Something funny happened in those days and weeks after Messi’s impulsive retirement. Argentina, which had essentially distanced itself from him—for years, there were very few murals or tributes or posters of Messi even in Rosario, his birthplace—realized that it needed him, and began reciprocating his love.

“Lionel Messi is the greatest thing we have in Argentina and we must take care of him,” President Mauricio Macri preached to the people.

“No te vayas, Leo,” fans pleaded. Don’t go.

Skepticism lingered, though. After a calamitous 2018 World Cup, Messi again considered walking away. By 2019 and 2021, vitriol had mellowed into resignation. Hate had become acceptance, almost sorrow. Argentines grew to understand that “his aim is to bring the Cup home,” as Messi’s mother, Celia Cuccittini, said in 2018. “It’s one of his biggest desires. We see him suffer and cry at times. He is the first who wants to bring the Cup with him.”

They grew to understand that their pain, their exasperation, their lagrimas—tears—were also his.

And then, in 2021, he triggered a new type of tears. Argentina beat Brazil in the Copa America final, for its first major trophy since 1993. Messi fell to his knees, then levitated into the air, hoisted by his indebted teammates, as an Argentine commentator sermonized: “Twenty-eight years later! Thank you God! Thank you Diego! Thank you MESSI!”

That triumph liberated Messi. It also rekindled Argentine dreams. It stimulated a potent cocktail of hope and pride that accompanied the team to Qatar and exploded back home. You could see it, hear it, feel it in the arms that pulsed and the songs that rang. You could feel it in the eruptions on rooftops and even at airports; in the streets that emptied as the country ground to a halt for each World Cup game, then filled with glee after each win.

They filled with an intense desire that words couldn’t really explain, that led sane humans to commandeer tanks and climb streetlights; to summit statues and gallop across the tops of buses, all to celebrate a semifinal, dreams possibly coming true. It led grandmas into dance circles and priests onto the shoulders of strangers, with replica World Cup trophies in their hands.

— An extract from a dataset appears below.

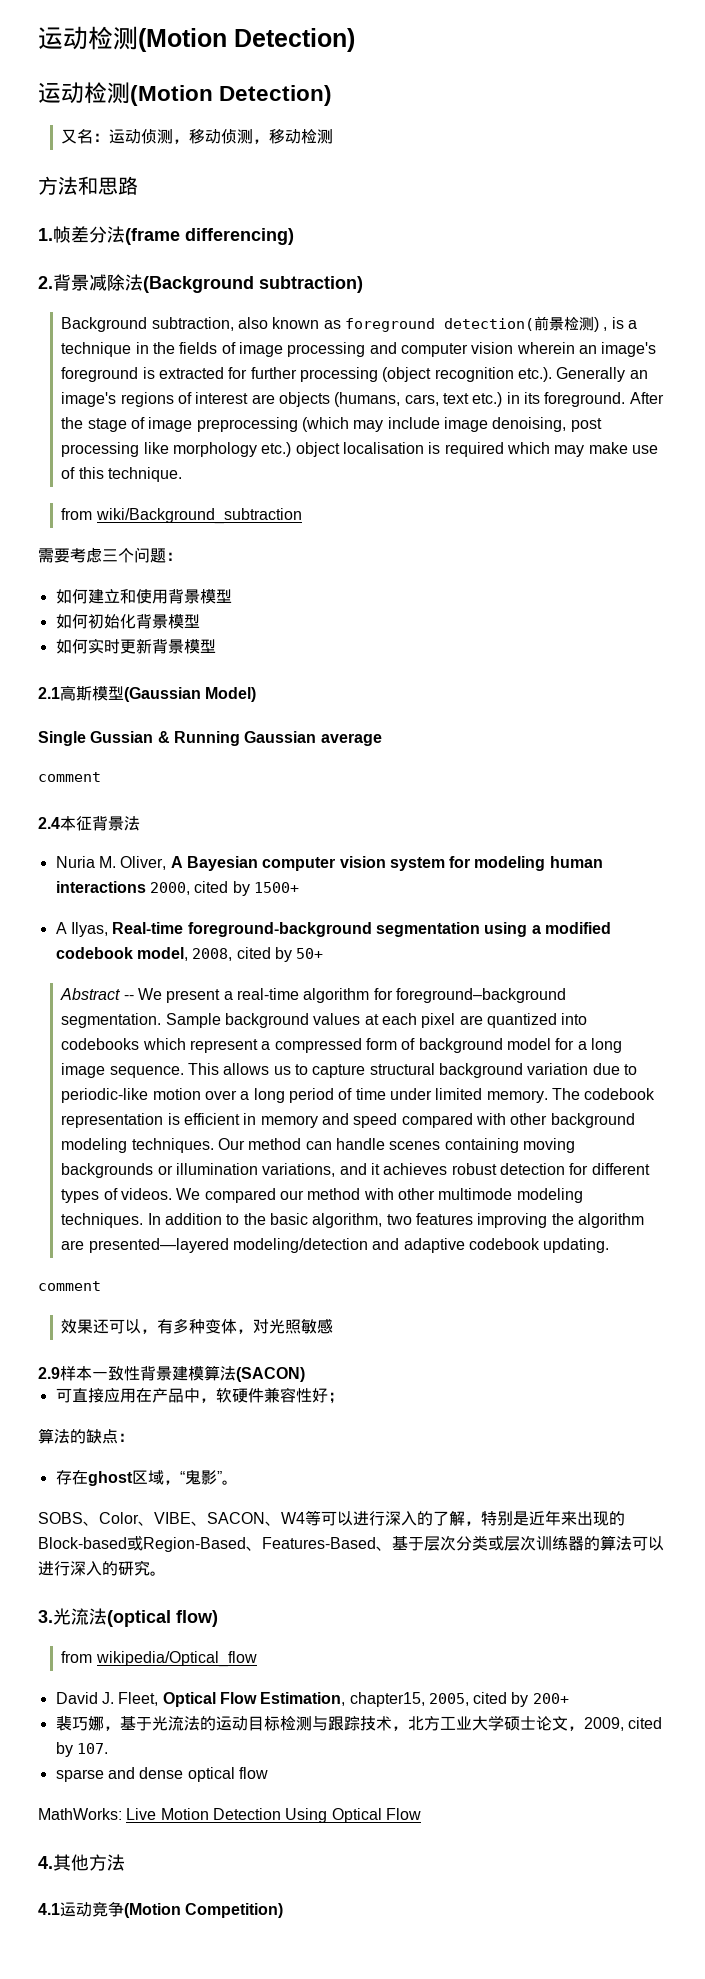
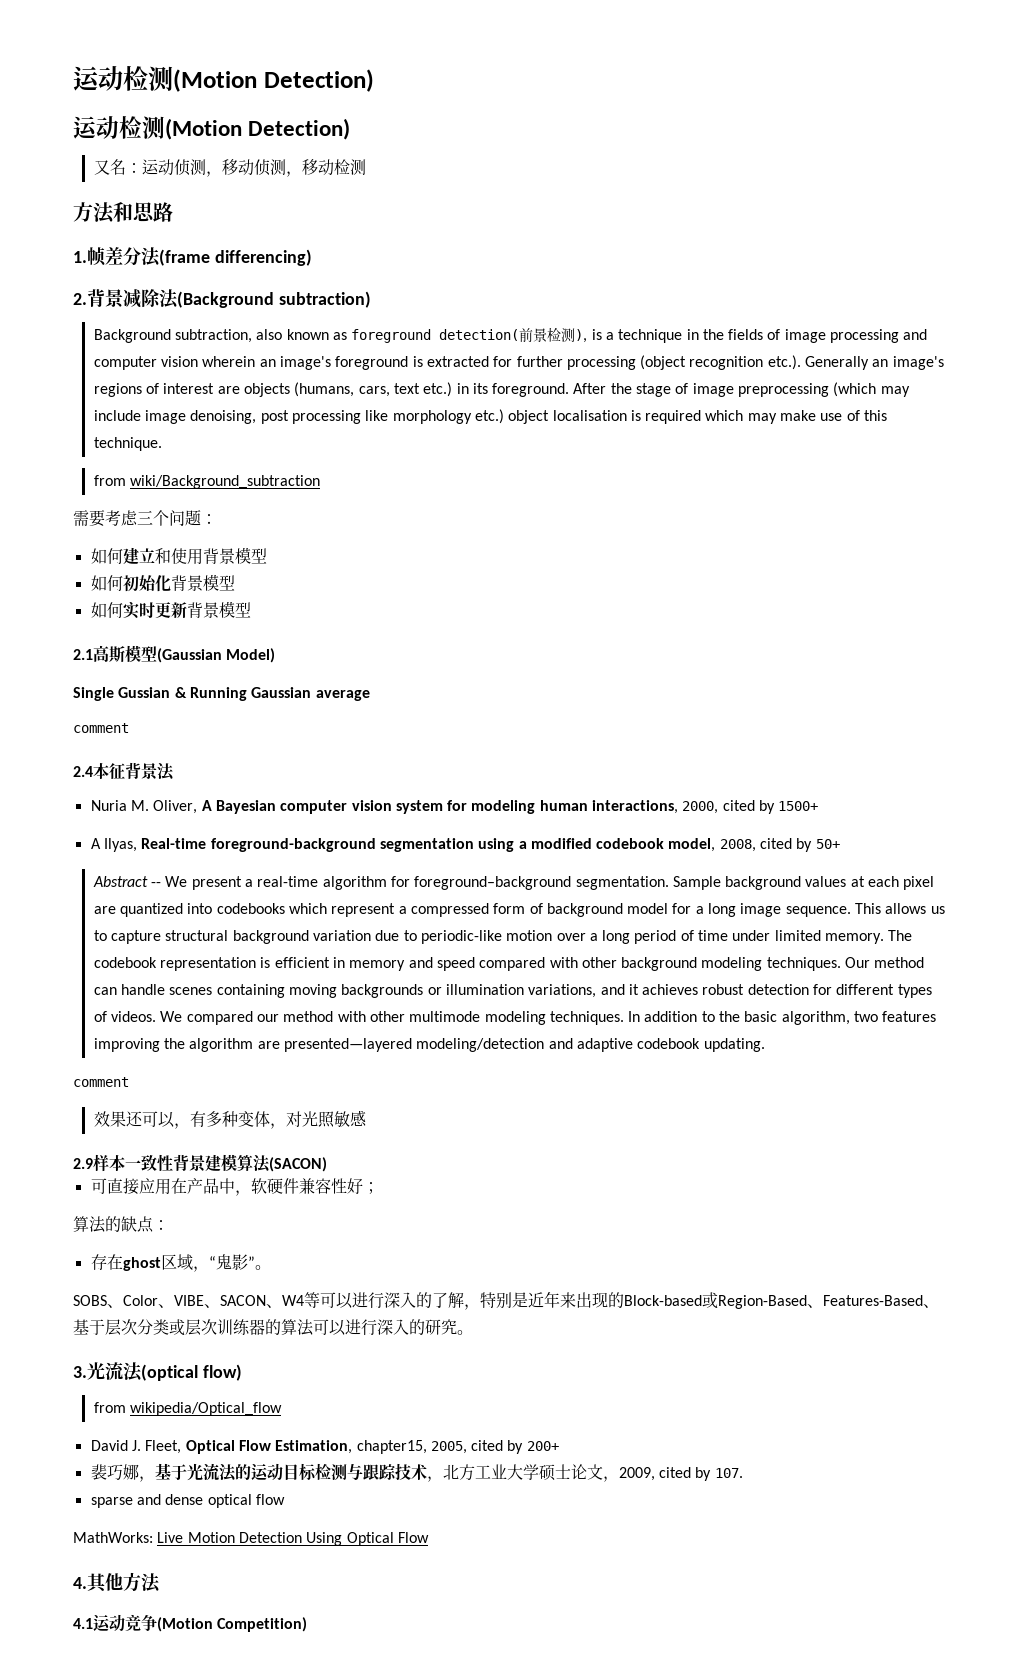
[594,317,608,332] ) , -> [575,329,588,343] ),
[55,881,146,893] interactions -> [592,800,679,814] interactions,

It’s the same desire that once fueled the fury and aggravated the pressure that overwhelmed Messi. But here, throughout a cathartic month, it propelled him, and he them. Here, a country and its long-lost son sang and endeavored and believed as one. The people roared. He scored. And they chorused in unison as they went: “Muchaaachoooossss, now we’re excited again.”

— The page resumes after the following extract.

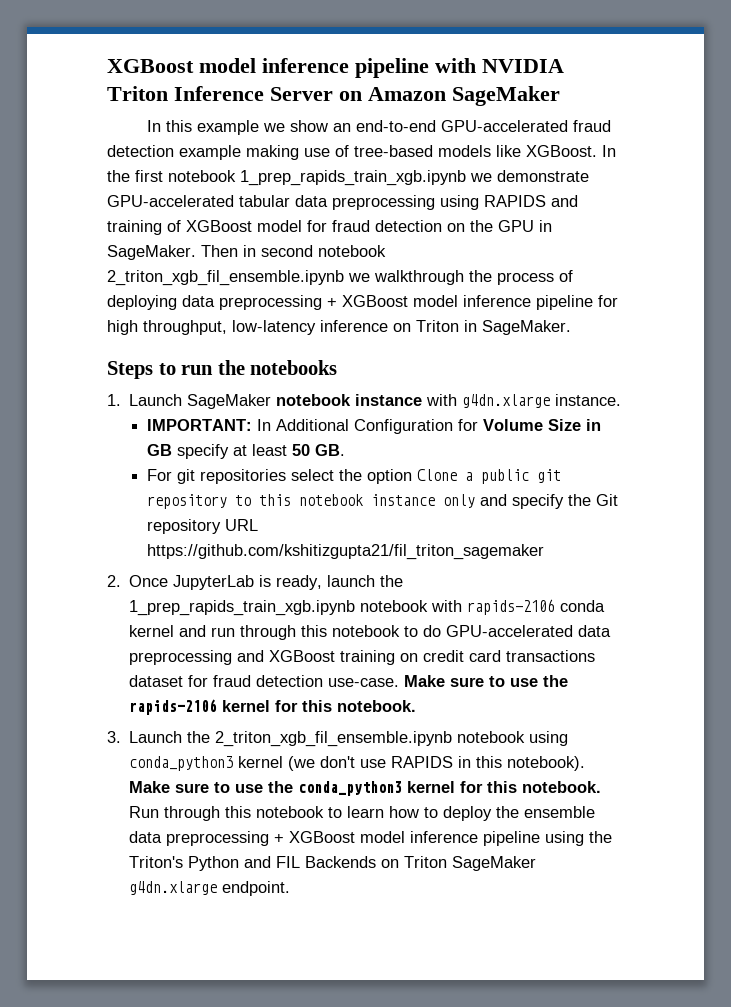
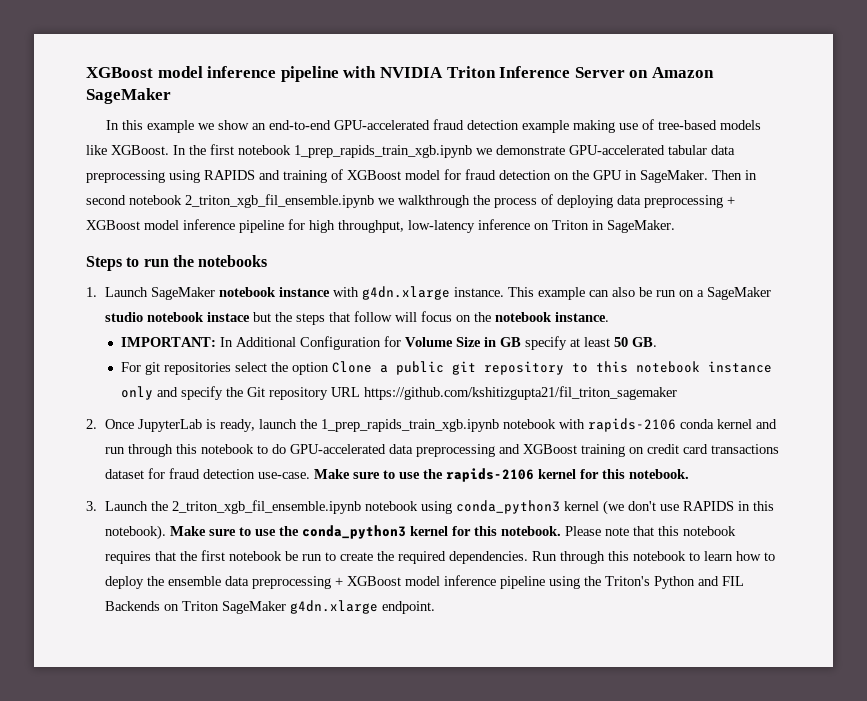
(622, 400) none -> [508,287,772,300] [105,311,610,325] This example can also be run on a SageMaker studio notebook instace but the steps that follow will focus on the notebook instance.
(602, 787) none -> [565,526,737,536] [105,550,529,564] Please note that this notebook requires that the first notebook be run to create the required dependencies.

They sang and sang, relentlessly on Sunday, throughout the greatest final ever played, and when it ended, they climbed atop whatever they could, into the sky. Back home, from Buenos Aires to the tiniest of Argentine villages, as Messi rode on the shoulders of teammates into lore, revelers spilled into streets, euphoric.

There were millions of them who, over the past four weeks, felt something, “something nobody can take from you,” as Sofia Martínez, an Argentine television reporter, told Messi after his semifinal masterpiece. She paused her interview to deliver a message on behalf of the millions, one that struck Messi and swept sincere emotion across his face.

“You’ve resonated with every single Argentine,” Martínez told him, even before he booked the World Cup trophy’s trip home. “Seriously. There’s no kid who doesn’t have your team [shirt], no matter if it’s an original or fake one. Truly, you have made a mark on everyone’s life. And that, for me, is bigger than any World Cup. No one can take that from you. And this is my gratitude for the great happiness you bring to so many people. I seriously hope you take these words into your heart.”